• _Task prompt_: Nothing in the records should differ when you write them out again.

• _Records provided_:
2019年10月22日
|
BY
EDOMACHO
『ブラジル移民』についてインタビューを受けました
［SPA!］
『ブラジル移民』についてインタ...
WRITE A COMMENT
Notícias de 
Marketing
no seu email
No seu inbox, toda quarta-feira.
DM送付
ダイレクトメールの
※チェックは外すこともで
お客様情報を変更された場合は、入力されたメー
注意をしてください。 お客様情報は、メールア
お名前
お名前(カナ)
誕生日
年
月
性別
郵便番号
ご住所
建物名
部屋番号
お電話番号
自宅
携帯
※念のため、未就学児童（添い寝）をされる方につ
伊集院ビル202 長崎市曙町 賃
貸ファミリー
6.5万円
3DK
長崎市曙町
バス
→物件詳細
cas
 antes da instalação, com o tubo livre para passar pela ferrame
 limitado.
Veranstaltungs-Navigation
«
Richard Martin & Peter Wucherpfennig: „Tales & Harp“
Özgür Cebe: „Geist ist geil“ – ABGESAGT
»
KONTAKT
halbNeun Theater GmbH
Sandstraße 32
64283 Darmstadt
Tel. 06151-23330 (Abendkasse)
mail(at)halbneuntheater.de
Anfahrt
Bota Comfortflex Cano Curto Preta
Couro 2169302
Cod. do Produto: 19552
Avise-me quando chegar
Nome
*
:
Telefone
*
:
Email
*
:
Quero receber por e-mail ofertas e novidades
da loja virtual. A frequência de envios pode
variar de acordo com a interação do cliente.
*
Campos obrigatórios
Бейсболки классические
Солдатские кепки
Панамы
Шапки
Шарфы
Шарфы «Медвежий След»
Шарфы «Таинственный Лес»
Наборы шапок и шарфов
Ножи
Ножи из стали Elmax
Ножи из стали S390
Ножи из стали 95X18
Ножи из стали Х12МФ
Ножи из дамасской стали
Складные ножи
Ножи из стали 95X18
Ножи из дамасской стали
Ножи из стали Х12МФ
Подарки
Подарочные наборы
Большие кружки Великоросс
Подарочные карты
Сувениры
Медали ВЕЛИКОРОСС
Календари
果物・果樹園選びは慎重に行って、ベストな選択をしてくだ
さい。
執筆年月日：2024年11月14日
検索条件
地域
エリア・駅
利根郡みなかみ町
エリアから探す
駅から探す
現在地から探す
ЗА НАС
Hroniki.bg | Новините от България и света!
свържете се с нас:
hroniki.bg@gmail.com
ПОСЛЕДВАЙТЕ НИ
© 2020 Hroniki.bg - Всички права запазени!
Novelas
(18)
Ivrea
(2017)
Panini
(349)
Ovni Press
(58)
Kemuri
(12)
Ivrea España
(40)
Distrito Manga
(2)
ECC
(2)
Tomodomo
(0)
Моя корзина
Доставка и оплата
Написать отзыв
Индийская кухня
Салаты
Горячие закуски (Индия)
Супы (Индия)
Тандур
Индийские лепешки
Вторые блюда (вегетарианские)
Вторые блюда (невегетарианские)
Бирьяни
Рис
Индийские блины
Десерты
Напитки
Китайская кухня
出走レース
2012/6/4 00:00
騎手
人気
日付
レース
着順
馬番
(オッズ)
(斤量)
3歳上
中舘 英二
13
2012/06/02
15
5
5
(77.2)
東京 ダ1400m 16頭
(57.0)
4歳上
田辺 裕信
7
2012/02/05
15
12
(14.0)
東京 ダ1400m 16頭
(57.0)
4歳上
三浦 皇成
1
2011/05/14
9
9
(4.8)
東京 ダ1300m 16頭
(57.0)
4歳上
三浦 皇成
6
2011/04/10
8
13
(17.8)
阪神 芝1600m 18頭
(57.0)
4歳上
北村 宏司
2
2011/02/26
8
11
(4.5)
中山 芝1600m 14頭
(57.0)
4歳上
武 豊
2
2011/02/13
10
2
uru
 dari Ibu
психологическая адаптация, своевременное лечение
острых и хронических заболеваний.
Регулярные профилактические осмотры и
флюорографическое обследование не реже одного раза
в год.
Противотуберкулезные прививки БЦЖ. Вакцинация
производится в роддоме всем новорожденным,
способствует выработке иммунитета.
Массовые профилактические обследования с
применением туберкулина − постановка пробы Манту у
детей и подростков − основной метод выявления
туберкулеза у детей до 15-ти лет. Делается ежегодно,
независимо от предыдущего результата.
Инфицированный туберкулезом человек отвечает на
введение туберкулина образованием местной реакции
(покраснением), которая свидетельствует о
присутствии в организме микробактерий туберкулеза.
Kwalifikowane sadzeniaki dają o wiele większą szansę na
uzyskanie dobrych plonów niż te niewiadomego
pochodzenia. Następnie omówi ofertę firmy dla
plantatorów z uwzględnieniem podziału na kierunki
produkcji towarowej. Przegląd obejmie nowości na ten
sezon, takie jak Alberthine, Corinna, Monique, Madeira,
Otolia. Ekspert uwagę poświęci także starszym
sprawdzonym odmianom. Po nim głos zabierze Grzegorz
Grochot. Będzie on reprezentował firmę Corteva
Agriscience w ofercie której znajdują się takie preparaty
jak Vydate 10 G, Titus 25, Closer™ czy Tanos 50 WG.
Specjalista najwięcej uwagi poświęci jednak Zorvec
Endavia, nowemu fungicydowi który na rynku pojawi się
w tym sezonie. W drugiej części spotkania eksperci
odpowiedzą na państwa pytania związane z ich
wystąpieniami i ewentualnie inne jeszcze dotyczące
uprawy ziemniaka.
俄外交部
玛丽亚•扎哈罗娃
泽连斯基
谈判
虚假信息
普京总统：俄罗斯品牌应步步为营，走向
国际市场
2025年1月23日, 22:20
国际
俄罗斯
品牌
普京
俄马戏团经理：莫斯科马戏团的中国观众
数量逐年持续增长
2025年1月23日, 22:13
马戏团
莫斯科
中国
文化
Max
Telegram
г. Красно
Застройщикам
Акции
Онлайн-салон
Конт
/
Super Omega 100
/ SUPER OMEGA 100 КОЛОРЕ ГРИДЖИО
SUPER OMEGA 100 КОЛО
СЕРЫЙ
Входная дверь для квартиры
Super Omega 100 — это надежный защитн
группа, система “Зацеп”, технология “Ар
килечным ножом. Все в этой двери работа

• _Task result_:
2019年10月22日
|
BY
EDOMACHO
『ブラジル移民』についてインタビューを受けました
［SPA!］
『ブラジル移民』についてインタ...
WRITE A COMMENT
Notícias de 
Marketing
no seu email
No seu inbox, toda quarta-feira.
DM送付
ダイレクトメールの
※チェックは外すこともで
お客様情報を変更された場合は、入力されたメー
注意をしてください。 お客様情報は、メールア
お名前
お名前(カナ)
誕生日
年
月
性別
郵便番号
ご住所
建物名
部屋番号
お電話番号
自宅
携帯
※念のため、未就学児童（添い寝）をされる方につ
伊集院ビル202 長崎市曙町 賃
貸ファミリー
6.5万円
3DK
長崎市曙町
バス
→物件詳細
cas
 antes da instalação, com o tubo livre para passar pela ferrame
 limitado.
Veranstaltungs-Navigation
«
Richard Martin & Peter Wucherpfennig: „Tales & Harp“
Özgür Cebe: „Geist ist geil“ – ABGESAGT
»
KONTAKT
halbNeun Theater GmbH
Sandstraße 32
64283 Darmstadt
Tel. 06151-23330 (Abendkasse)
mail(at)halbneuntheater.de
Anfahrt
Bota Comfortflex Cano Curto Preta
Couro 2169302
Cod. do Produto: 19552
Avise-me quando chegar
Nome
*
:
Telefone
*
:
Email
*
:
Quero receber por e-mail ofertas e novidades
da loja virtual. A frequência de envios pode
variar de acordo com a interação do cliente.
*
Campos obrigatórios
Бейсболки классические
Солдатские кепки
Панамы
Шапки
Шарфы
Шарфы «Медвежий След»
Шарфы «Таинственный Лес»
Наборы шапок и шарфов
Ножи
Ножи из стали Elmax
Ножи из стали S390
Ножи из стали 95X18
Ножи из стали Х12МФ
Ножи из дамасской стали
Складные ножи
Ножи из стали 95X18
Ножи из дамасской стали
Ножи из стали Х12МФ
Подарки
Подарочные наборы
Большие кружки Великоросс
Подарочные карты
Сувениры
Медали ВЕЛИКОРОСС
Календари
果物・果樹園選びは慎重に行って、ベストな選択をしてくだ
さい。
執筆年月日：2024年11月14日
検索条件
地域
エリア・駅
利根郡みなかみ町
エリアから探す
駅から探す
現在地から探す
ЗА НАС
Hroniki.bg | Новините от България и света!
свържете се с нас:
hroniki.bg@gmail.com
ПОСЛЕДВАЙТЕ НИ
© 2020 Hroniki.bg - Всички права запазени!
Novelas
(18)
Ivrea
(2017)
Panini
(349)
Ovni Press
(58)
Kemuri
(12)
Ivrea España
(40)
Distrito Manga
(2)
ECC
(2)
Tomodomo
(0)
Моя корзина
Доставка и оплата
Написать отзыв
Индийская кухня
Салаты
Горячие закуски (Индия)
Супы (Индия)
Тандур
Индийские лепешки
Вторые блюда (вегетарианские)
Вторые блюда (невегетарианские)
Бирьяни
Рис
Индийские блины
Десерты
Напитки
Китайская кухня
出走レース
2012/6/4 00:00
騎手
人気
日付
レース
着順
馬番
(オッズ)
(斤量)
3歳上
中舘 英二
13
2012/06/02
15
5
5
(77.2)
東京 ダ1400m 16頭
(57.0)
4歳上
田辺 裕信
7
2012/02/05
15
12
(14.0)
東京 ダ1400m 16頭
(57.0)
4歳上
三浦 皇成
1
2011/05/14
9
9
(4.8)
東京 ダ1300m 16頭
(57.0)
4歳上
三浦 皇成
6
2011/04/10
8
13
(17.8)
阪神 芝1600m 18頭
(57.0)
4歳上
北村 宏司
2
2011/02/26
8
11
(4.5)
中山 芝1600m 14頭
(57.0)
4歳上
武 豊
2
2011/02/13
10
2
uru
 dari Ibu
психологическая адаптация, своевременное лечение
острых и хронических заболеваний.
Регулярные профилактические осмотры и
флюорографическое обследование не реже одного раза
в год.
Противотуберкулезные прививки БЦЖ. Вакцинация
производится в роддоме всем новорожденным,
способствует выработке иммунитета.
Массовые профилактические обследования с
применением туберкулина − постановка пробы Манту у
детей и подростков − основной метод выявления
туберкулеза у детей до 15-ти лет. Делается ежегодно,
независимо от предыдущего результата.
Инфицированный туберкулезом человек отвечает на
введение туберкулина образованием местной реакции
(покраснением), которая свидетельствует о
присутствии в организме микробактерий туберкулеза.
Kwalifikowane sadzeniaki dają o wiele większą szansę na
uzyskanie dobrych plonów niż te niewiadomego
pochodzenia. Następnie omówi ofertę firmy dla
plantatorów z uwzględnieniem podziału na kierunki
produkcji towarowej. Przegląd obejmie nowości na ten
sezon, takie jak Alberthine, Corinna, Monique, Madeira,
Otolia. Ekspert uwagę poświęci także starszym
sprawdzonym odmianom. Po nim głos zabierze Grzegorz
Grochot. Będzie on reprezentował firmę Corteva
Agriscience w ofercie której znajdują się takie preparaty
jak Vydate 10 G, Titus 25, Closer™ czy Tanos 50 WG.
Specjalista najwięcej uwagi poświęci jednak Zorvec
Endavia, nowemu fungicydowi który na rynku pojawi się
w tym sezonie. W drugiej części spotkania eksperci
odpowiedzą na państwa pytania związane z ich
wystąpieniami i ewentualnie inne jeszcze dotyczące
uprawy ziemniaka.
俄外交部
玛丽亚•扎哈罗娃
泽连斯基
谈判
虚假信息
普京总统：俄罗斯品牌应步步为营，走向
国际市场
2025年1月23日, 22:20
国际
俄罗斯
品牌
普京
俄马戏团经理：莫斯科马戏团的中国观众
数量逐年持续增长
2025年1月23日, 22:13
马戏团
莫斯科
中国
文化
Max
Telegram
г. Красно
Застройщикам
Акции
Онлайн-салон
Конт
/
Super Omega 100
/ SUPER OMEGA 100 КОЛОРЕ ГРИДЖИО
SUPER OMEGA 100 КОЛО
СЕРЫЙ
Входная дверь для квартиры
Super Omega 100 — это надежный защитн
группа, система “Зацеп”, технология “Ар
килечным ножом. Все в этой двери работа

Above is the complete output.